Glossary

Large Language Models (LLMs)

LLMs: Mastering Reasonable Continuation

What is An LLM?

LLMs are a deep learning models designed to predict text sequences through an applied technology called Transformers, first discovered by researchers at Google. LLMs fall under the umbrella of Generative AI, an exciting new field. . They are the most common models within the Generative AI space. In fact, many people use the terms LLM and Generative AI interchangeably. Most people interact with LLMs through chatbot websites such as ChatGPT, or Claude. The key thing to note with LLMs is the focus on text and language through their training on text, versus the broader umbrella of Generative AI tools that can work with different mediums such as audio and video.  

Why Do LLMs Work?

As we highlighted in our Gen AI post, LLMs use a deep learning approach called Transformers to build an understanding of the meaning of text, creating uncannily accurate "next token" predictions to string together sentences. Transformers are the backbone of LLMs and work through a process known as a "self-attention mechanism," turning patterns within text into mathematical vectors. By doing so, the deep learning algorithm can compare the relationship in patterns across the text, allowing it to probabilistically predict ensuing words (or fragments of words known as tokens), which are built into phrases, sentences, and ultimately "well-reasoned" content. This is the "chatbot" functionality we've all come to enjoy.

Do LLMs Actually Reason?

This is a tough question. Stephen Wolfram has done a good job of providing a sensible answer. He describes the process by which LLMs spit out answers to prompt questions as a form of "reasonable continuation." As we highlighted above, the Transformer approach is a creative solution towards understand relevance and relationship across patterns within text. These models are trained on billions of pages of text. Technically speaking, ChatGPT 4o has been trained on somewhere close to 500 billion tokens (the actual number is not disclosed).

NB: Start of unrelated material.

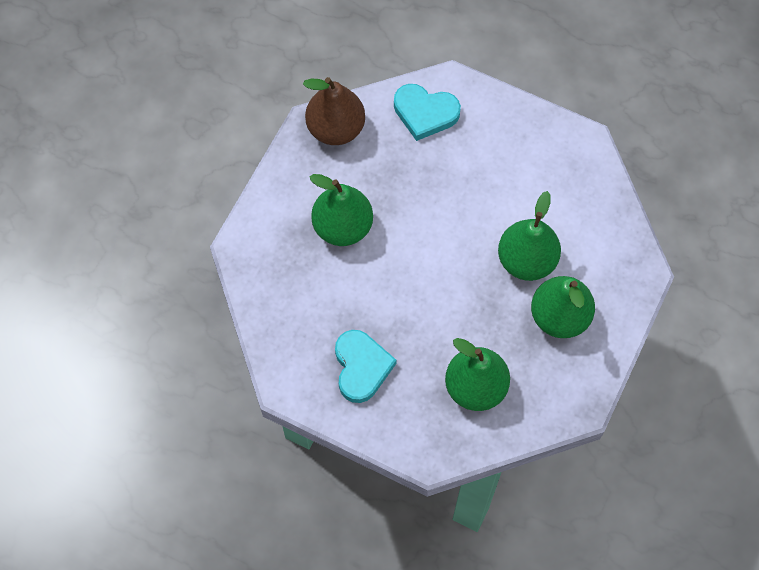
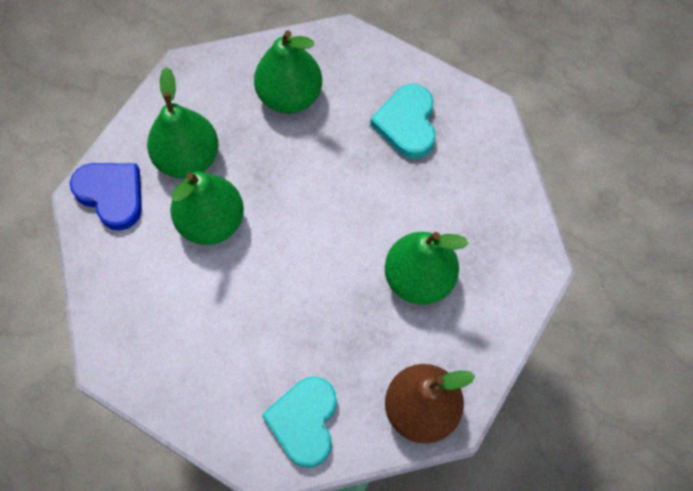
camera: 175 degrees left, 0 degrees up
(425, 113) = (304, 422): turquoise heart -> turquoise heart turned 105 degrees counterclockwise
(619, 277) = (111, 195): none -> blue heart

Having ingested this tremendous corpus of information, LLMs leverage transformers to understand not only patterns across the training data but also some semblance of relative importance and relevance within the patterns across fragments of words. An LLM is able to make a reasonable prediction as to what the next word (really, token) in its sentence response should be. Or as Wolfram puts it, "imagine scanning billions of pages of human-written text (say on the web and in digitized books) and finding all instances of this text—then seeing what word comes next what fraction of the time. ChatGPT effectively does something like this, except that (as I’ll explain) it doesn’t look at literal text; it looks for things that in a certain sense 'match in meaning'."

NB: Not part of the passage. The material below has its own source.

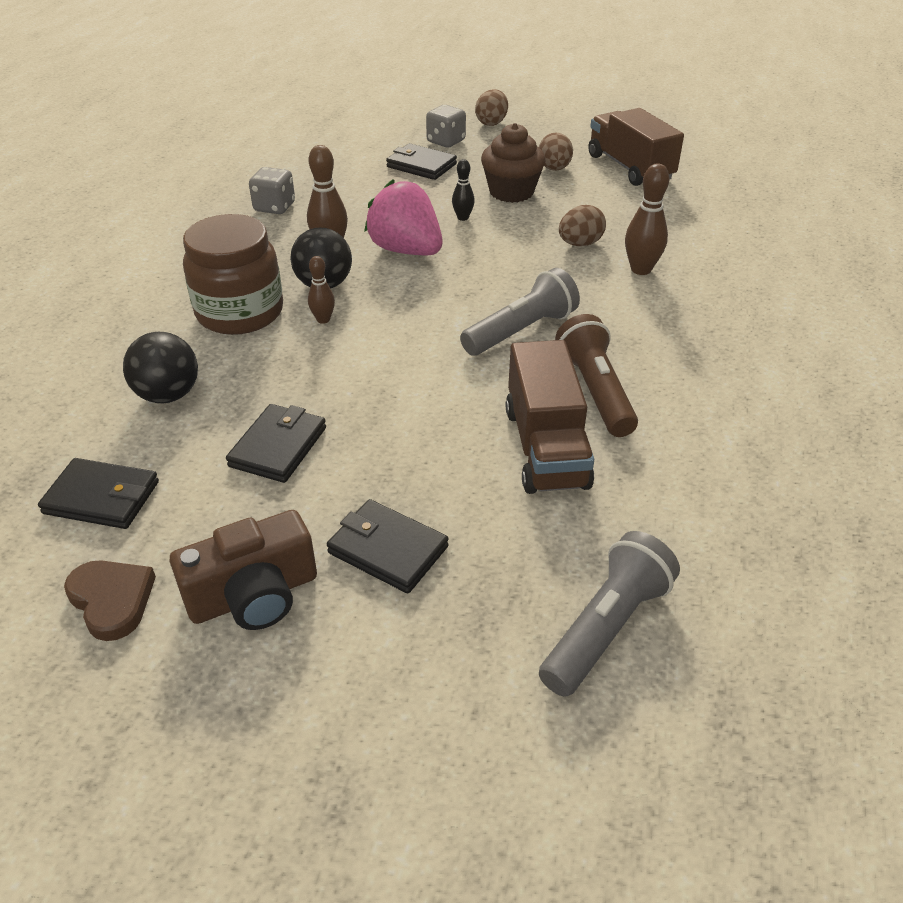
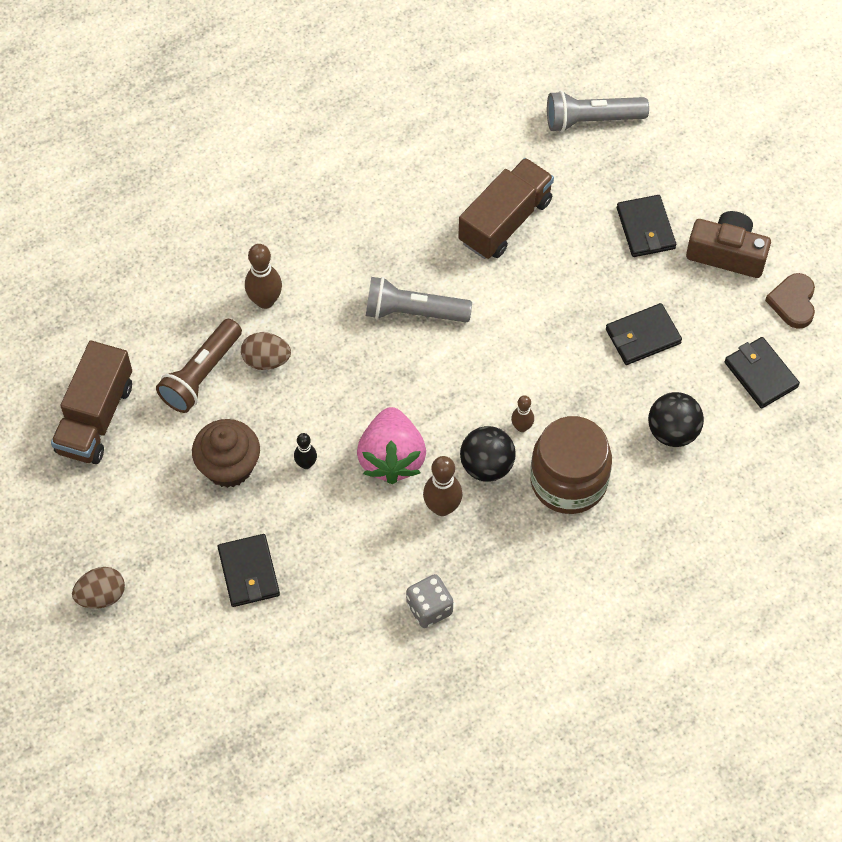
camera: 135 degrees left, 20 degrees up
(446, 141) = (181, 597): grey dice -> none
(554, 169) = (153, 469): brown egg -> none
(595, 391) = (432, 233): brown flashlight -> brown flashlight (201, 374)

The problem with "reasonable continuation" could perhaps be described as path dependency. Once you start down one token, the path is effectively fixed. This can lead to "hallucination" and "false confidence" in response. Now, while writing a paragraph summary, that can be fine, as it is a choice of different words with similarity in its contextualization of that meaning. But when retrieving information as in a fact or query, it may lead to the wrong output with little control to check that output. This is particularly visible when querying LLMs for factual output or when the task at hand is multi-stepped reasoning.

Recently (September 2024), OpenAI has launched a new LLM called GPT 4o1, which is designed to handle multi-stepped reasoning. As noted in their release, "We trained these models to spend more time thinking through problems before they respond, much like a person would. Through training, they learn to refine their thinking process, try different strategies, and recognize their mistakes." This aims to "break" the path dependency problems of "reasonable continuation" when dealing with trickier outputs that require multiple steps (and thus multiple opportunities to get off track). It remains to be seen how effective this approach will be. For more of the technical chops behind 4o1, see here

Internal Thought Leadership on Generative AI / LLMs: 

AI Governance: The Challenge of Language Models (September, 2024)

How new prompting techniques increase LLM accuracy in financial applications (April 2024)

The great LLM debate: product or infrastructure? (July 2024)

Foundational External Papers & Resources: 

Attention is All You Need (Vaswani et al, 2017)

Improving Language Understanding by Generative Pre-Training (Radford et al, 2018)

Emergent Abilities of Large Language Models (Wei et al., 2022)

Let's Veryify Step by Step (Sutskever et al., 2023)

What Is ChatGPT Doing … and Why Does It Work? (Wolfram, 2023)

Defined by others as: 

AWS: Large language models, also known as LLMs, are very large deep learning models that are pre-trained on vast amounts of data. The underlying transformer is a set of neural networks that consist of an encoder and a decoder with self-attention capabilities. The encoder and decoder extract meanings from a sequence of text and understand the relationships between words and phrases in it.

Cloudflare: A large language model (LLM) is a type of artificial intelligence (AI) program that can recognize and generate text, among other tasks.

Elastic: A large language model (LLM) is a deep learning algorithm that can perform a variety of natural language processing (NLP) tasks. Large language models use transformer models and are trained using massive datasets — hence, large. This enables them to recognize, translate, predict, or generate text or other content.